TASK LIST:
1. Quote word for word the stretch from "# High-Dimensional Robustness" through "b + \epsilon$." in the Nested DRO benchmark description.
2. Please write what comes next in the Nested DRO benchmark description, picking up after its final sentence.

TEXT SECTION:
┌──

# High-Dimensional Robustness Benchmark: Nested DRO vs. Baselines

This repository implements a comparative study of DRO methods on high-dimensional synthetic data. It evaluates how different algorithms perform as the feature dimension increases ($d=10 \to 50$) under complex data corruption scenarios.

The core experiment demonstrates the effectiveness of **Nested DRO** with a **Dynamic Epsilon Scheduler** compared to state-of-the-art baselines like OR-WDRO and UOT-DRO.

## The Dataset (High-Dim)

The experiment uses a custom `KillerDatasetHighDim` designed to break varying types of robust estimators. The data distribution consists of:

1.  **Normal Background (70%)**: Standard linear data $y = w^T x + b + \epsilon$.
2.  **Distant High Leverage (10%)**: Points far from the center ($10\times$ magnitude) but with **valid** labels. These are "good" leverage points that help estimation if correctly identified.

└──

Stored records
┌──

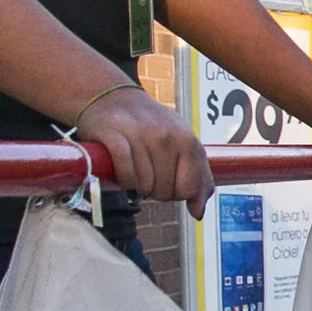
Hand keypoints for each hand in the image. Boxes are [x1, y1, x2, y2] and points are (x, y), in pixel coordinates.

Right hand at [77, 83, 212, 216]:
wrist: (112, 97)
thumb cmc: (151, 126)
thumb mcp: (182, 144)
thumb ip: (198, 178)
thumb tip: (199, 213)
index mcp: (188, 140)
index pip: (189, 189)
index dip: (178, 193)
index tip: (169, 182)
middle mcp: (165, 136)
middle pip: (165, 191)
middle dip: (155, 190)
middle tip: (148, 173)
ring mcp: (139, 135)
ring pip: (143, 186)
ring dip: (136, 186)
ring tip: (134, 169)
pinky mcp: (112, 135)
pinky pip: (125, 174)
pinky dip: (123, 181)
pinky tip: (121, 174)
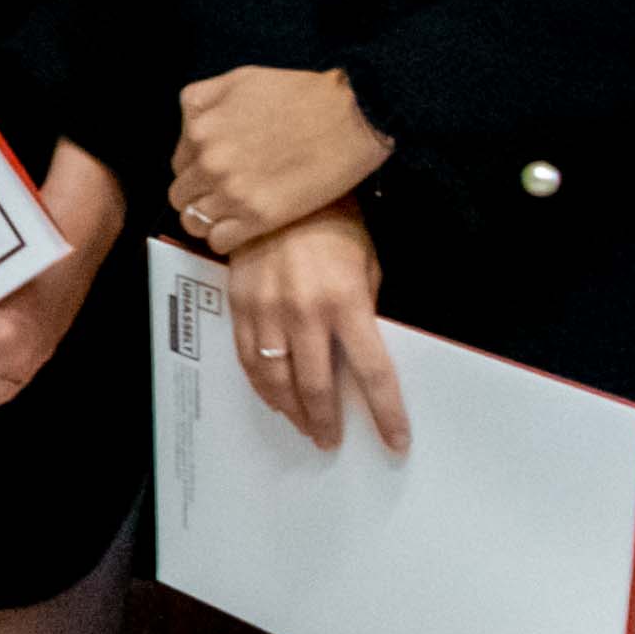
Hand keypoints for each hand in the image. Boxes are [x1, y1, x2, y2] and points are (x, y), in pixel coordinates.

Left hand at [171, 65, 392, 255]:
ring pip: (193, 221)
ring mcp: (232, 192)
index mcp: (201, 129)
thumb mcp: (240, 79)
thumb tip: (189, 124)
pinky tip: (242, 228)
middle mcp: (210, 162)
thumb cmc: (302, 93)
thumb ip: (203, 101)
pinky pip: (218, 241)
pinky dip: (225, 238)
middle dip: (199, 195)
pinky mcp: (257, 217)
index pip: (178, 164)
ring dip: (208, 219)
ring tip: (231, 214)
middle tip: (224, 194)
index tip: (215, 172)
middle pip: (181, 195)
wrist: (352, 116)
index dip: (196, 169)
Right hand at [225, 208, 406, 455]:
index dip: (386, 413)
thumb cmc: (332, 224)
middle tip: (331, 441)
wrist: (274, 192)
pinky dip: (262, 386)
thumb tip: (360, 350)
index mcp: (346, 302)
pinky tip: (274, 397)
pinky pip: (247, 359)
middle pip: (316, 387)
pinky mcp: (239, 307)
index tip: (395, 440)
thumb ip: (365, 309)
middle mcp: (304, 314)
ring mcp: (267, 312)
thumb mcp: (367, 264)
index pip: (372, 372)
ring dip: (292, 411)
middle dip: (327, 421)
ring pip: (276, 380)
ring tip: (304, 426)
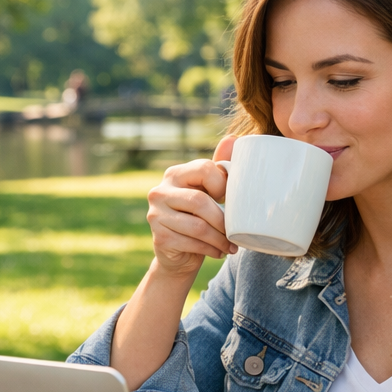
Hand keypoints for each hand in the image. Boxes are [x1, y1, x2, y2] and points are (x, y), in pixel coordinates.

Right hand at [146, 134, 238, 277]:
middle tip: (236, 232)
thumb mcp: (209, 191)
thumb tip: (233, 138)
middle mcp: (159, 191)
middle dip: (223, 220)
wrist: (179, 253)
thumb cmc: (199, 217)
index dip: (222, 185)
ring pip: (198, 226)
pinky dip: (211, 250)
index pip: (204, 169)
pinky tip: (218, 252)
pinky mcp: (159, 238)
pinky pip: (192, 243)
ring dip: (220, 239)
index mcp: (174, 174)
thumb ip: (219, 166)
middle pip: (200, 201)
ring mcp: (155, 215)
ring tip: (230, 245)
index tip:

└──

TASK-BY-TASK ANSWERS:
1.
# High-Dimensional Robustness Benchmark: Nested DRO vs. Baselines

This repository implements a comparative study of DRO methods on high-dimensional synthetic data. It evaluates how different algorithms perform as the feature dimension increases ($d=10 \to 50$) under complex data corruption scenarios.

The core experiment demonstrates the effectiveness of **Nested DRO** with a **Dynamic Epsilon Scheduler** compared to state-of-the-art baselines like OR-WDRO and UOT-DRO.

## The Dataset (High-Dim)

The experiment uses a custom `KillerDatasetHighDim` designed to break varying types of robust estimators. The data distribution consists of:

1.  **Normal Background (70%)**: Standard linear data $y = w^T x + b + \epsilon$.

2.
3.  **Proximal Outliers (20%)**: Points near the center but with **adversarial** labels (inverted weights + large bias). These are "bad" outliers designed to conflate with normal data in high dimensions.

## Algorithms Compared

The repository compares four methods:

1.  **Nested DRO (Proposed)**:
    * Uses a **Dynamic Epsilon Scheduler** based on the signal-to-noise ratio: $\epsilon_t \propto (\text{Mean Loss} / \text{Std Loss})^2$.
    * Optimizes a variance-regularized objective.
2.  **OR-WDRO**:
    * Uses a specialized trimming mechanism and robust mean/variance estimation.
    * *Includes a dedicated parameter search script.*
3.  **UOT-DRO**:
    * Relaxed marginal constraints using KL-divergence.
    * *Includes a dedicated parameter search script.*
4.  **Standard DRO**:
    * Baseline WDRO implementation using Huber loss and PGD (Projected Gradient Descent).

## File Structure

* **`synthetic_dims.py`** (Main Script):
    * Runs the full benchmark across dimensions $[10, 20, 30, 40, 50]$.
    * Trains all 4 models over multiple random seeds.
    * Generates the final plot `excess_risk_dimension_dynamic_ratio.pdf`.
* **`or_wdro_parameterSearching.py`**:
    * Performs grid search to find universal hyperparameters ($\epsilon$, $\sigma_{mult}$) for OR-WDRO across low and high dimensions.
* **`uot_dro_parameterSearching.py`**:
    * Performs grid search to find optimal hyperparameters ($\lambda$, $\beta$, $\lambda_2$) for UOT-DRO.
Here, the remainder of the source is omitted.